Nel confronto con gli ultimi mesi del 2021, resta sostanzialmente costante la crescita dell’occupazione delle donne; rallenta invece quella degli uomini frenata dall’andamento dell’industria. L’occupazione femminile condivide però in misura inferiore l’aumento del numero delle posizioni a tempo indeterminato, concentrandosi l’occupazione stessa nel settore turistico dove i contratti stabili sono meno frequenti. Per effetto del rallentamento dell’industria, la dinamica del mercato del lavoro è meno favorevole nelle regioni del Centro Nord; nel Mezzogiorno le attivazioni nette continuano a essere sostenute dal turismo e dalle costruzioni, che vi contribuiscono per quattro quinti.

Un focus specifico è dedicato all’occupazione nei settori a maggiore intensità energetica.
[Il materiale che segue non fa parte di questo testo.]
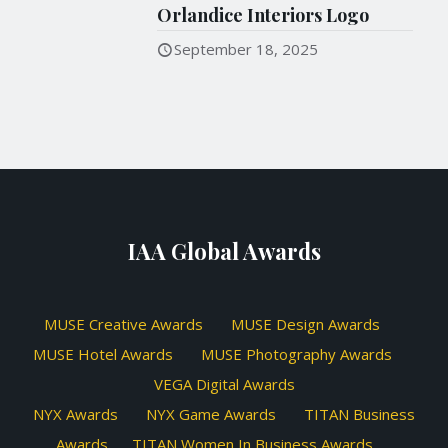
Orlandice Interiors Logo
September 18, 2025
IAA Global Awards
MUSE Creative Awards
MUSE Design Awards
MUSE Hotel Awards
MUSE Photography Awards
VEGA Digital Awards
NYX Awards
NYX Game Awards
TITAN Business
Awards
TITAN Women In Business Awards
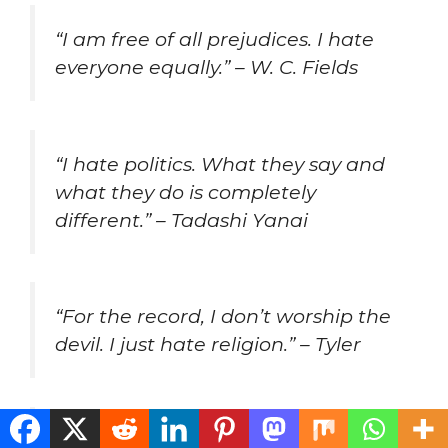
“I am free of all prejudices. I hate
everyone equally.” – W. C. Fields
“I hate politics. What they say and
what they do is completely
different.” – Tadashi Yanai
“For the record, I don’t worship the
devil. I just hate religion.” – Tyler
“Hate is too great a burden to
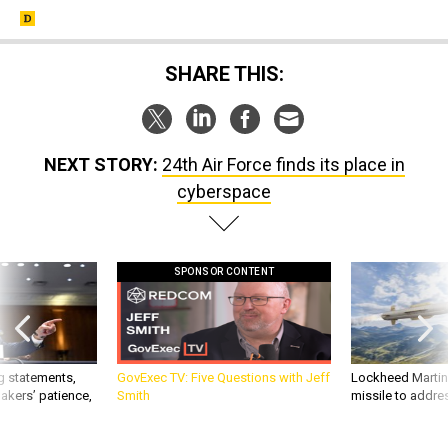
SHARE THIS:
NEXT STORY:
24th Air Force finds its place in
cyberspace
SPONSOR CONTENT
g statements,
GovExec TV: Five Questions with Jeff
Lockheed Martin 
akers’ patience,
Smith
missile to addre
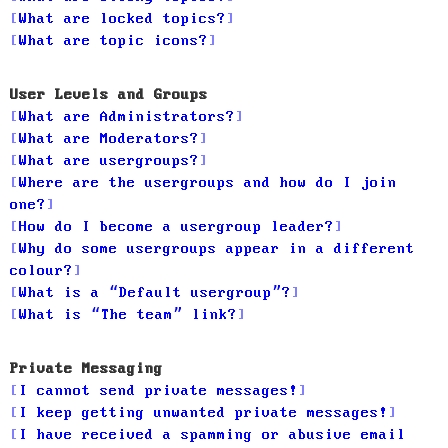
What are locked topics?
What are topic icons?
User Levels and Groups
What are Administrators?
What are Moderators?
What are usergroups?
Where are the usergroups and how do I join
one?
How do I become a usergroup leader?
Why do some usergroups appear in a different
colour?
What is a “Default usergroup”?
What is “The team” link?
Private Messaging
I cannot send private messages!
I keep getting unwanted private messages!
I have received a spamming or abusive email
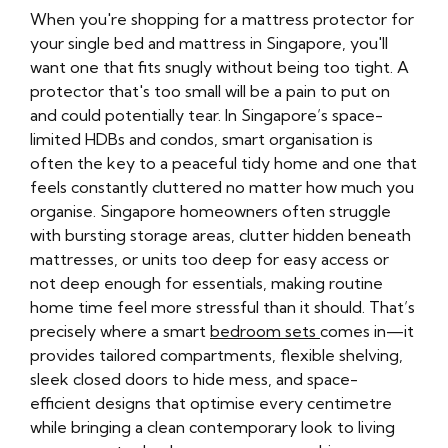
When you're shopping for a mattress protector for
your single bed and mattress in Singapore, you'll
want one that fits snugly without being too tight. A
protector that's too small will be a pain to put on
and could potentially tear. In Singapore’s space-
limited HDBs and condos, smart organisation is
often the key to a peaceful tidy home and one that
feels constantly cluttered no matter how much you
organise. Singapore homeowners often struggle
with bursting storage areas, clutter hidden beneath
mattresses, or units too deep for easy access or
not deep enough for essentials, making routine
home time feel more stressful than it should. That’s
precisely where a smart
bedroom sets
comes in—it
provides tailored compartments, flexible shelving,
sleek closed doors to hide mess, and space-
efficient designs that optimise every centimetre
while bringing a clean contemporary look to living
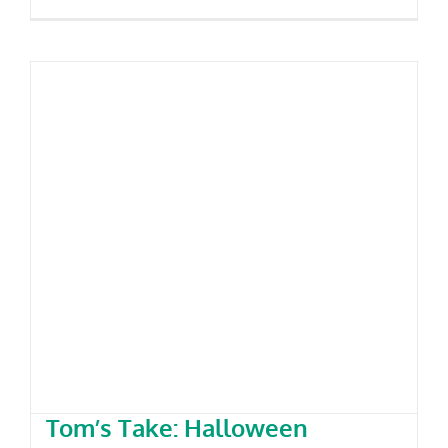
Tom’s Take: Halloween Costumes
– 2025
Tom’s Take: Halloween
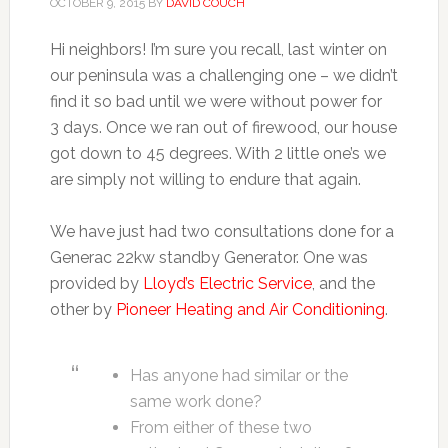
OCTOBER 9, 2015
BY
DAVID COUCH
Hi neighbors! I’m sure you recall, last winter on
our peninsula was a challenging one – we didn’t
find it so bad until we were without power for
3 days. Once we ran out of firewood, our house
got down to 45 degrees. With 2 little one’s we
are simply not willing to endure that again.
We have just had two consultations done for a
Generac 22kw standby Generator. One was
provided by
Lloyd’s Electric Service
, and the
other by
Pioneer Heating and Air Conditioning
.
Has anyone had similar or the
same work done?
From either of these two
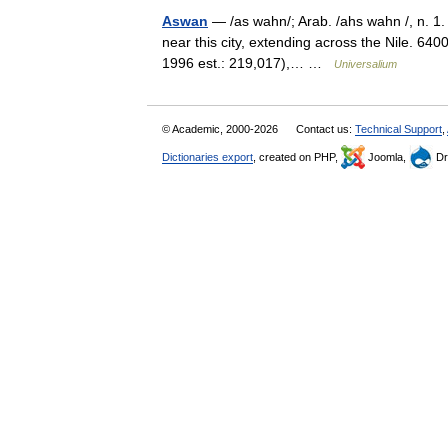
Aswan
— /as wahn/; Arab. /ahs wahn /, n. 1. 
near this city, extending across the Nile. 640
1996 est.: 219,017),… …
Universalium
© Academic, 2000-2026
Contact us:
Technical Support
,
Dictionaries export
, created on PHP,
Joomla,
Dr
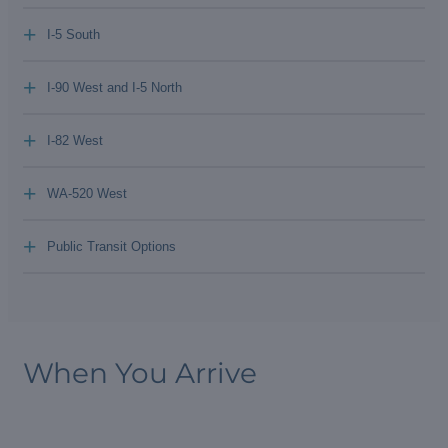
+
I-5 South
+
I-90 West and I-5 North
+
I-82 West
+
WA-520 West
+
Public Transit Options
When You Arrive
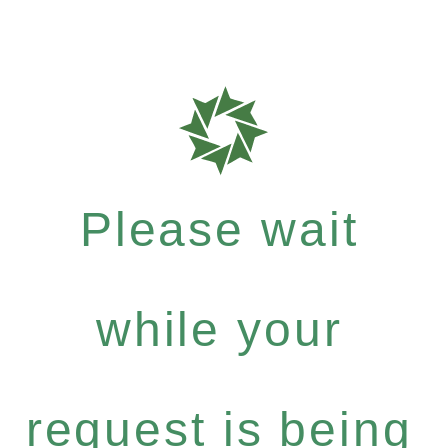
Please wait
while your
request is being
Nel 2021 si è osservata – come è noto – una graduale e inattesa accelerazione dei prezzi del petrolio e soprattutto del gas; questa tendenza si è intensificata nel 2022 dopo l’invasione dell’Ucraina da parte della Russia. L’impatto del fenomeno sull’occupazione appare al momento contenuto grazie anche ai provvedimenti governativi destinati alle imprese (cosiddette energivore) caratterizzate da un forte consumo di energia elettrica: in particolare, è stato esteso e incentivato il ricorso agli strumenti di integrazione salariale. Nel 2021 le attivazioni nette di posizioni lavorative nei comparti manifatturieri a maggiore intensità energetica hanno continuato a crescere in linea con il resto del settore. Nei primi mesi del 2022 emergerebbero segnali di un lieve rallentamento.

È verosimile ritenere tuttavia – secondo la nota – che i settori energivori, ricorrendo alla Cig, stiano aggiustando l’input di lavoro soprattutto attraverso una contrazione delle ore lavorate, salvaguardando nel contempo i posti di lavoro. Secondo i dati dell’Inps, dall’inizio della pandemia questi comparti assorbivano circa il 15% delle richieste di Cig afferenti alla manifattura; questa quota è salita al 20% nel mese di febbraio superando il 40% in marzo.